Foto / Logo von DeepSeekDeepSeek: Kabelmanagement, Kühlung, Sicherheit: Wie 19-Zoll-Schränke Ihr Netzwerk zukunftssicher machen – Schallschutz & Akustik

Ein chaotischer Netzwerkschrank mit wild hängenden Kabeln und überhitzten Geräten wird zum physischen Risiko – nicht nur für die Hardware, sondern auch für das Raumklima. In wachsenden Unternehmen entstehen durch laute Lüfter und unkontrollierte Luftströme oft Probleme, die weit über die reine Kabelordnung hinausgehen. Aus schallschutztechnischer Sicht ist ein professionelles 19-Zoll-Gehäuse mehr als ein simpler Kasten: Es entkoppelt Schwingungen, führt thermische Abwärme kontrolliert ab und reduziert durch strukturierte Verkabelung mechanische Störgeräusche. Die gezielte akustische Dämmung von Lüftungsöffnungen und Gehäusewänden sorgt dafür, dass selbst leistungsstarke Switches und Server nicht zur permanenten Lärmquelle werden.

Grundlagen Schallschutz

Schallschutz im Kontext eines IT-Racks bedeutet, die von aktiven Komponenten wie Lüftern, Festplatten und Netzteilen ausgehenden Luft- und Körperschallemissionen zu kontrollieren. Ein typischer 19-Zoll-Schrank nach DIN EN 60529 (IP-Schutzart) erzeugt durch seine Konstruktion Eigenschwingungen, die über den Boden auf angrenzende Räume übertragen werden. Zusätzlich strömt Kühlluft durch Gittern oder perforierte Türen, was als Strömungsgeräusch hörbar wird. Ein Schallschutzprofi bewertet hier die Übertragungswege: Körperschall wird durch Entkopplungsfüße oder Schwingungsdämpfer minimiert; Luftschall durch Kapselung mit schallabsorbierenden Materialien im Dach- und Seitenbereich. Der maßgebliche Kennwert ist das bewertete Schalldämm-Maß Rw (in dB) der Rack-Komponenten – für reine Gehäusewände liegt dies typischerweise bei 25–35 dB, für Türen mit Dichtungen auch höher.

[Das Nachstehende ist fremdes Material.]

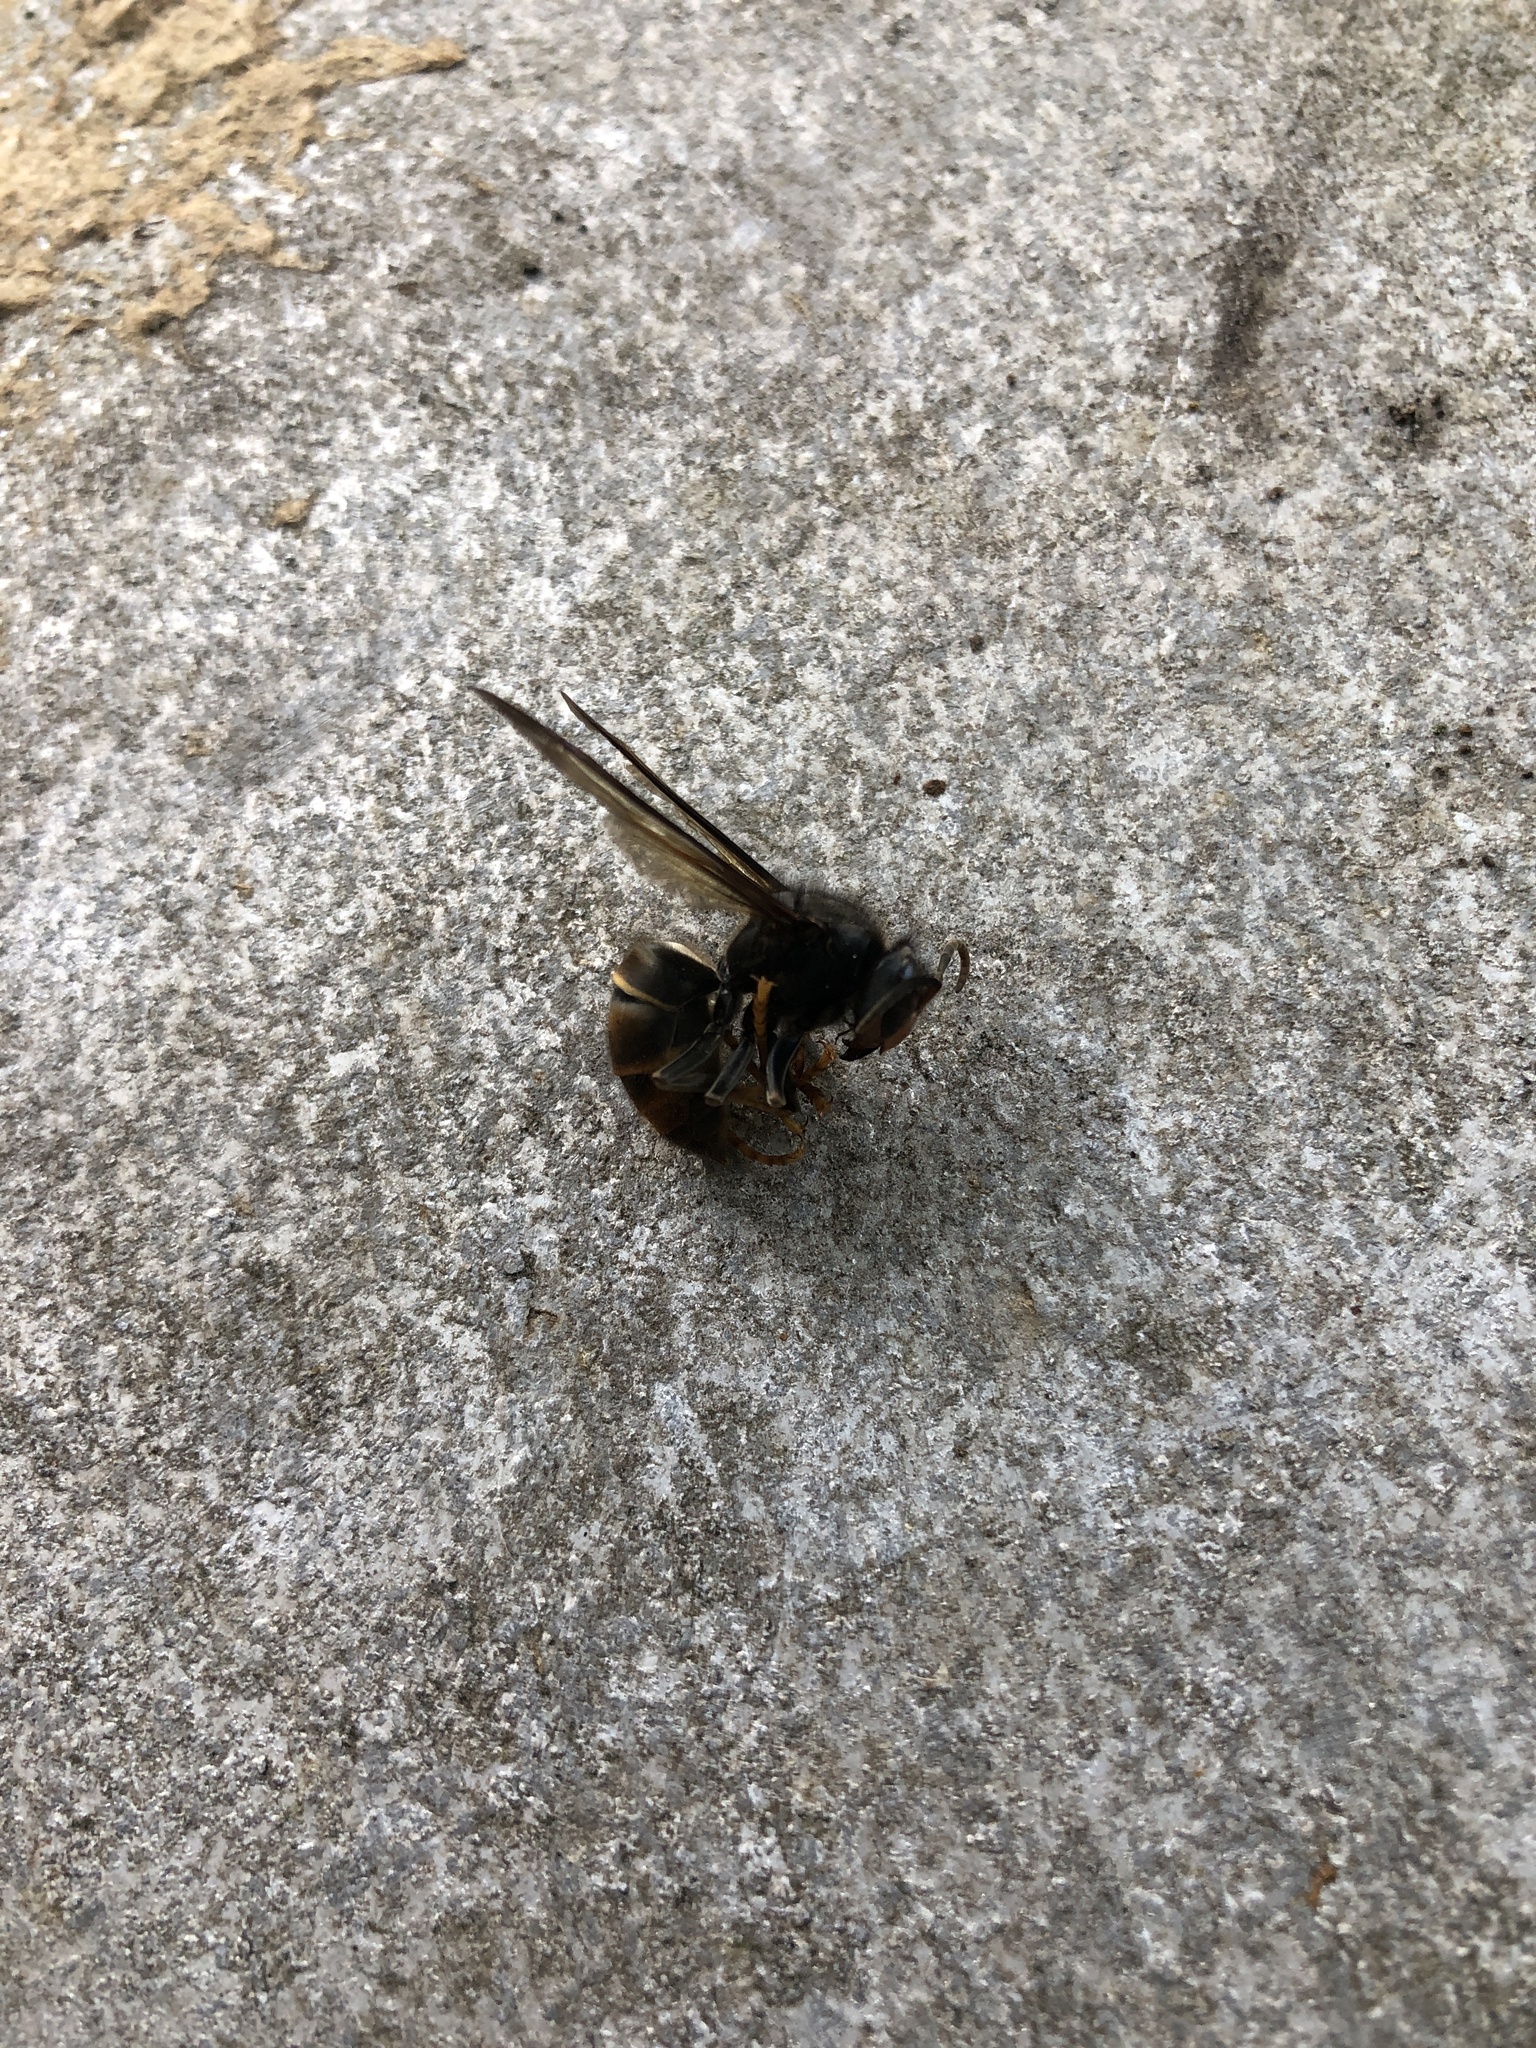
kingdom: Animalia
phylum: Arthropoda
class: Insecta
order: Hymenoptera
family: Vespidae
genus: Vespa
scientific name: Vespa velutina
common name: Asian hornet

Ein optimaler 19-Zoll-Schrank vereint daher immer die beiden Disziplinen: Er muss ausreichend Kühlluft durchlassen (hoher freier Querschnitt) und gleichzeitig die Lärmabstrahlung unter 35 dB(A) halten, um in Büroumgebungen akzeptabel zu sein. Standards wie die DIN 4109 (Schallschutz im Hochbau) oder die VDI 2715 (Schallschutz bei lufttechnischen Anlagen) geben hier klare Grenzwerte vor. Bei steigender Rack-Dichte (mehrere Server in einer Einheit) steigt auch die Kühlungsnotwendigkeit – und damit die Lüfteranzahl. Jeder zusätzliche Lüfter erhöht den Gesamtschallpegel um etwa 3 dB, wenn er am selben Ort arbeitet. Daher ist die akustische Optimierung ein zentraler Punkt für den langfristigen, störungsfreien Betrieb.

Schallschutzwerte im Vergleich

Die folgende Tabelle zeigt typische Richtwerte für verschiedene Rack-Komponenten und Maßnahmen. Bitte beachten Sie, dass konkrete Produktangaben immer dem aktuellen Herstellerdatenblatt entnommen werden sollten – hier dienen die Zahlen als Orientierungsrahmen für die Planung.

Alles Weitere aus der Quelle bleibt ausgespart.